I know this is a small issue - and other than my wasting some of my time, that could have been spent much more productively, no serious harm was done by this suboptimal bit of user interface. I hesitate to suggest that you add my suggestions above to your wish list for future versions of Admin Tools as your depth and breadth of knowledge about Joomla and its in and outs is remarkable and probably matched by very very few if any other developers of either the Joomla core or other extensions - and my expertise (such as it is) can probably best be described as 'hanging on as well as I can as the environment in which I do my work keeps changing somewhat - to me - mysteriously". I'm not afraid to dive into some PHP code or on occasion JavaScript (we don't have to call it ECMA anymore do we?) but as things become more 'object oriented' it becomes more and more difficult to follow the flow of any Joomla request - at least without a much more in-depth understanding of what does what, when in the core vs. in an extension and what does what in the helper code (of which their seems to have been an explosion since Joomla 4).

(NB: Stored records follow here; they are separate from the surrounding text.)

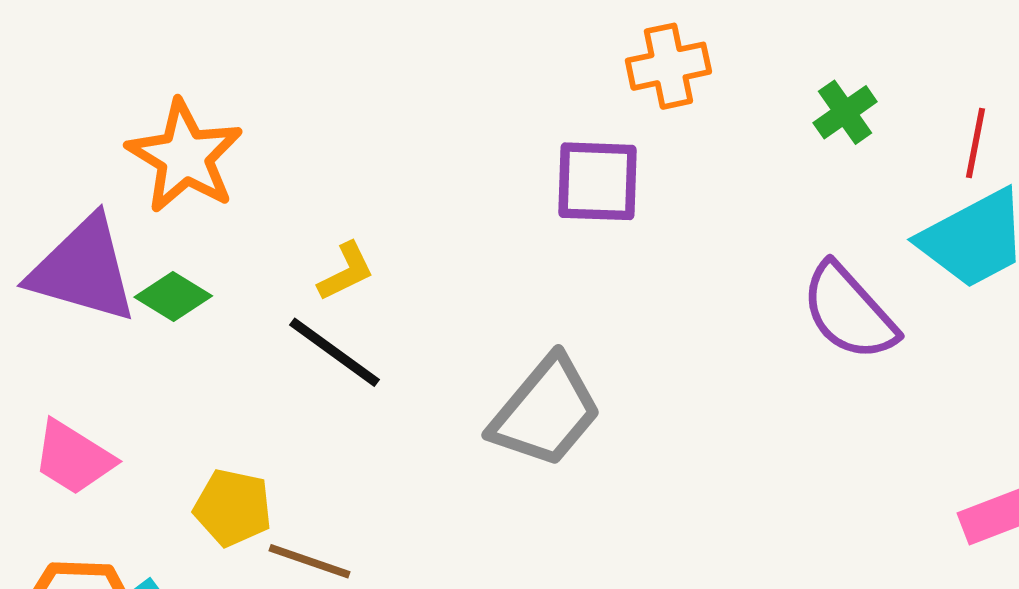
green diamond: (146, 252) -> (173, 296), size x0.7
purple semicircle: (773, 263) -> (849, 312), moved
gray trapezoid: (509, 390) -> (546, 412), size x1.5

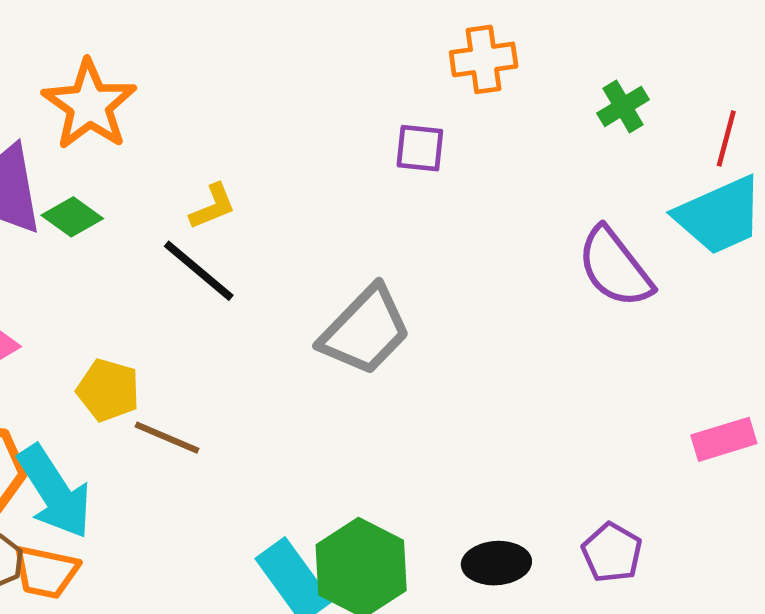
purple square: (597, 181) -> (420, 148), size x0.7

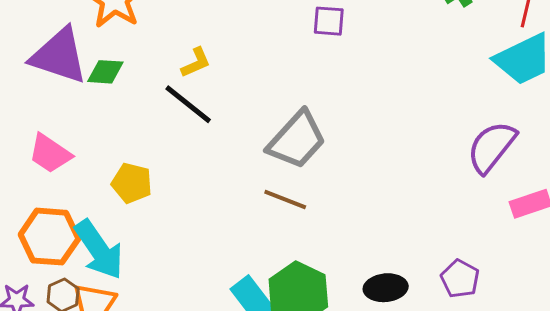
green diamond: (72, 217) -> (105, 72), turned -30
purple semicircle: (615, 267) -> (492, 147), moved, turned 78
brown line: (167, 438) -> (285, 199), moved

I'm not a Joomla developer nor a Joomla extension developer, but after almost 15 years of working on a few Joomla sites, it seems to me that as the flexibility and reliability of the CMS has increased dramatically, the promise that Joomla (and the extensions) "take care of everything" and a site administrator " doesn't need coding skills") has become somewhat less true. The learning curve for an administrator to create a 'useful' site seems to me to have become considerably steeper - maybe "flexibility" just requires that to be the case.
The point is that somebody who is focused primarily upon the content and to some extent, upon the esthetics (usually a 'mamager" but sometimes a "manager" also working with or even as an "administrator" , has their hands full with such things, leaving very little if any energy left to carefully read every word of every extension's documentation, some of which is often not up to date (not yours), but changes in the documentation and operation of the extension (and the core) are not highlighted to attract the attention of those who need that information.
Admin Tools and Akeeba Backup are both outstanding in terms of their capabilities and - I cannot imagine how any Joomla site would dare to go live without using both of them. Howver, as their functions increase, without clear descriptions of user (admin) errors committed during the configuration process, it will become more and more difficult for people to configure them properly to use the features that they want to use
Sorry for the tirade. Please keep doing the right things.
Dave Ascher
PS - I have heard from my son in Chicago and my daughter about 10 miles from my home that the problem that they had previously encountered (the useless alert and the failure of the form to continue processing) has been fixed - at least for now.
I don't suppose you and Tuan of Event Management could discuss the root issue that might have caused this problem originally? I mean that whole business of it working just fine for me when I was at home, using either WiFi or Cellular, and that it failed for me only if I used the Opera VPN OR if I used WiFi or Cellular from the coffeeshop - and for anybody who'd used it outside my home. Very weird. I will ask him about whether Event Booking uses location services - but I'd be very surprised if it did.